### Excerpt to read
'''

- Born: June 17, 1959 (age 67) Kanazawa, Ishikawa Prefecture, Japan
- Occupations: Actor; voice actor; narrator;
- Years active: 1970–present
- Spouses: Miina Tominaga (1990–????); ; Natsuki Hayashi ​(m. 2011)​
- Website: lit.link/en/yao-chan

= Kazuki Yao =

Japanese voice actor (born 1959)

Kazuki Yao (矢尾 一樹, Yao Kazuki) is a Japanese actor and narrator. He is married to actress Natsuki Hayashi.

== Biography ==

As a child, Yao was very active, building secret bases with his friends and playing outside, and did not watch TV much. In addition, because his father was a government official, he had to be transferred every three years, so he moved from place to place. When he was in the second year of junior high school, he was transferred to Tokyo, and the government office building that he moved into was too small for a TV, so his family decided not to have a TV. At that time, his sister, who was four years older than him, and his mother were fond of musicals and plays, and Yao accompanied them to see them. At the time, it was popular for kabuki actors to perform William Shakespeare's plays, and he saw a Shakespeare play starring Kawarasaki Gonjūrō, and when he saw the stage greeting at the final performance of the play, it solidified his desire to become a stage actor. As soon as he graduated from high school and went to college, one of the women in his class was the younger sister of Shōichirō Akaboshi, so he started going to the rehearsal room of Matenrō Theater Company run by Takuya Hiramitsu with her help, and after being involved in a couple of productions as a staff member, he joined the stage as an actor. One of his seniors in the same theater company was Hozumi Gōda.

Matenrō Theater Company was one of the more popular small theater companies, but it did not generate enough income to keep them afloat. For a while, Yao worked part-time while doing theater activities, but when he realized that he could not go on like this, he consulted with the staff and was introduced to a production company, which led him to get work in TV dramas and movies. Among them, he had an audition for an anime and made his voice acting debut as Shurugi Nam in the OVA BIRTH. Naturally, he had no experience in dubbing, and although he was the lead actor, he did not understand the technical terms included in the director's instructions, but he was helped by his co-stars Keiko Toda and Jōji Yanami, and he still looks up to them as his teachers.

'''

Data entries:

'''

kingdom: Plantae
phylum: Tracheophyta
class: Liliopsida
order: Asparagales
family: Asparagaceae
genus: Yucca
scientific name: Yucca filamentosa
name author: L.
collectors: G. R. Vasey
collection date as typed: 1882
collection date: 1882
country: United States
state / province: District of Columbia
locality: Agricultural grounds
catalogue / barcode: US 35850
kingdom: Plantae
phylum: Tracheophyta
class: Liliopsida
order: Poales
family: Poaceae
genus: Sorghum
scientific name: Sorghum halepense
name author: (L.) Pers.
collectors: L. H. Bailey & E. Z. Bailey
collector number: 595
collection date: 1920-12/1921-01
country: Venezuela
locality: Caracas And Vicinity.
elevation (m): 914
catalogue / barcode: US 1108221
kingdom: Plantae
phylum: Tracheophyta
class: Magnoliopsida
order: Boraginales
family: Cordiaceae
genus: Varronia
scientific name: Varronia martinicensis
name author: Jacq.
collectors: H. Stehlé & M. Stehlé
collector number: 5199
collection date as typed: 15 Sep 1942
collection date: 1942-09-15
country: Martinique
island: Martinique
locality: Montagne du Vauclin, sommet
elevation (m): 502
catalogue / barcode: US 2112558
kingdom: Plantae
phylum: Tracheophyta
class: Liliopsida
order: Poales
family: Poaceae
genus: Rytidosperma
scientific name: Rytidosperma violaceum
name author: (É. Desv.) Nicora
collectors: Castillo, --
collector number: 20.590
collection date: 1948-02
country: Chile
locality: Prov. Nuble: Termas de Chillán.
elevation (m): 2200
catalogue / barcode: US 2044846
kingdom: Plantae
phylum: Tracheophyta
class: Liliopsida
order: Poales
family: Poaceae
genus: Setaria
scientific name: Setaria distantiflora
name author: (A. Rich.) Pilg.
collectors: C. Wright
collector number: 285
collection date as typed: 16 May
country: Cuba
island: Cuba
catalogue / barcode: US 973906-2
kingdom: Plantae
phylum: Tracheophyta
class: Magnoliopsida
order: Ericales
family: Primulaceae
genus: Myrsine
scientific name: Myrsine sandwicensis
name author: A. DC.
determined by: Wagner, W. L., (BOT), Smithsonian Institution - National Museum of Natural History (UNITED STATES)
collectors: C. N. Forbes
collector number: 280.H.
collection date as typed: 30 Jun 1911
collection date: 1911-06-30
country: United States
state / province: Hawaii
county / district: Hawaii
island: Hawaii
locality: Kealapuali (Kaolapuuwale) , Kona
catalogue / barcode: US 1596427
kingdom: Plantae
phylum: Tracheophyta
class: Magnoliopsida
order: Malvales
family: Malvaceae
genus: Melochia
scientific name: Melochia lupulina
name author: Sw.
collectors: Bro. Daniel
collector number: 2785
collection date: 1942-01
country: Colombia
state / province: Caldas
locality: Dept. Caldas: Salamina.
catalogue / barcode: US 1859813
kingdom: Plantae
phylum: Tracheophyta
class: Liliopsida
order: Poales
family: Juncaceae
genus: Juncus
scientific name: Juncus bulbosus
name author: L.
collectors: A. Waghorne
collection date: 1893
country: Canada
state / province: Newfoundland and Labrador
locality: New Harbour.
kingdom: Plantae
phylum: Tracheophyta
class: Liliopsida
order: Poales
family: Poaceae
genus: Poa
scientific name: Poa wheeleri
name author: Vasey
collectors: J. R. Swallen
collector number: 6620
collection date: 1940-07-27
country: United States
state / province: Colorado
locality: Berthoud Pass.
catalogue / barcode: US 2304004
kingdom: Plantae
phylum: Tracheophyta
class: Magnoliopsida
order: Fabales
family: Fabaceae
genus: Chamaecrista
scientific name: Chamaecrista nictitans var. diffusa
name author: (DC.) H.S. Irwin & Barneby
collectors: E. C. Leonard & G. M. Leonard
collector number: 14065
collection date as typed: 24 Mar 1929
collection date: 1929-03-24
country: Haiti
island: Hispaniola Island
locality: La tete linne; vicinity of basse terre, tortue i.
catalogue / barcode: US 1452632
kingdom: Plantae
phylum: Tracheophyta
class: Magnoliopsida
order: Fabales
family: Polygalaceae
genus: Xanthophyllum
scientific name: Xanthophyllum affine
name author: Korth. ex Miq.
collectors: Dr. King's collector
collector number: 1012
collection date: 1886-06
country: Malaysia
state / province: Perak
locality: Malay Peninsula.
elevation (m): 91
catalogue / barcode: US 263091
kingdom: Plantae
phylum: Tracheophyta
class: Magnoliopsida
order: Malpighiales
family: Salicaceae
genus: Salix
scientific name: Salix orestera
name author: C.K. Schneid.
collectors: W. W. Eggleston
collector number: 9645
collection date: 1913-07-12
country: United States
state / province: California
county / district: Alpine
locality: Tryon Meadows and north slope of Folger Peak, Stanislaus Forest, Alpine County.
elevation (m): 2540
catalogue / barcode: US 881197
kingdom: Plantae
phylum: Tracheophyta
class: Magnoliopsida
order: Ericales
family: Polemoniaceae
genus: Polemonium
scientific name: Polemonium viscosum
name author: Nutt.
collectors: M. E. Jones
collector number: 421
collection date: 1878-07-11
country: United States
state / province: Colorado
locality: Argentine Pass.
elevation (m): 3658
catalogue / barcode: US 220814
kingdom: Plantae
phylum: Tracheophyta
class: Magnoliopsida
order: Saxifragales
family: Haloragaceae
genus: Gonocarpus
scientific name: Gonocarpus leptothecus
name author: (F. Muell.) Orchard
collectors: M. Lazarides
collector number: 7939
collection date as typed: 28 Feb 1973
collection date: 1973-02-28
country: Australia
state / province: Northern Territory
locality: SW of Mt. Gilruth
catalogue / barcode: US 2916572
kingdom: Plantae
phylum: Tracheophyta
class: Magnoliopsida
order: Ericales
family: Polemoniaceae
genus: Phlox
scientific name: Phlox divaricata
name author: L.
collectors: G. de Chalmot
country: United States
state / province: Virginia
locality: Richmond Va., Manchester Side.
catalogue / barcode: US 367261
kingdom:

'''

### Stated task 1
List every person named in the Biography section of the Kazuki Yao article.
### Stated task 2
Pick up the Kazuki Yao article after its final sentence and keep writing.

### Written response 1
William Shakespeare, Kawarasaki Gonjūrō, Shōichirō Akaboshi, Takuya Hiramitsu, Hozumi Gōda, Keiko Toda, Jōji Yanami

### Written response 2
In 1985, Yao played the role of Shinobu Fujiwara in the TV anime series Dancouga – Super Beast Machine God. This is the series that Yao considers most memorable, and he says it was the show that made him understand what it meant to play an anime character. In addition, Shinobu's line, "I'll do it!" (やってやるぜ！, Yatte yaruze!) is a byword for Yao, and is often quoted in other works. In the arcade game Kaiser Knuckle, in addition to "I'll do it!", he also shouts, "Dancouga!" in some scenes. He also sang a song called "YATTE YARUZE!", which is included in his 1986 album YAO.

After working for Haikyō, M-Company, and Sigma Seven (May 20, 2004 – May 2009), he became a member of Max Mix on June 1, 2009 until 2025.

On December 8, 2024, the staff of the One Piece anime television series announced that Yao would be stepping down from his role as Franky, the staff stated in an announcement that this was part of a long discussion process. A "graduation ceremony" for Yao was held on December 22 of that year during Jump Festa, where the show announced his replacement as Subaru Kimura.

==Filmography==
=== Television animation ===
- Dancouga – Super Beast Machine God (1985) (Shinobu Fujiwara)
- Mobile Suit Zeta Gundam (1985) (Gates Capa, Addis Aziba)
- Mobile Suit Gundam ZZ (1986) (Judau Ashta)
- NG Knight Lamune & 40 (1990) (Da Cider)
- Wedding Peach (1995) (Pluie)
- Detective Conan (1996) (Naoki Uemura)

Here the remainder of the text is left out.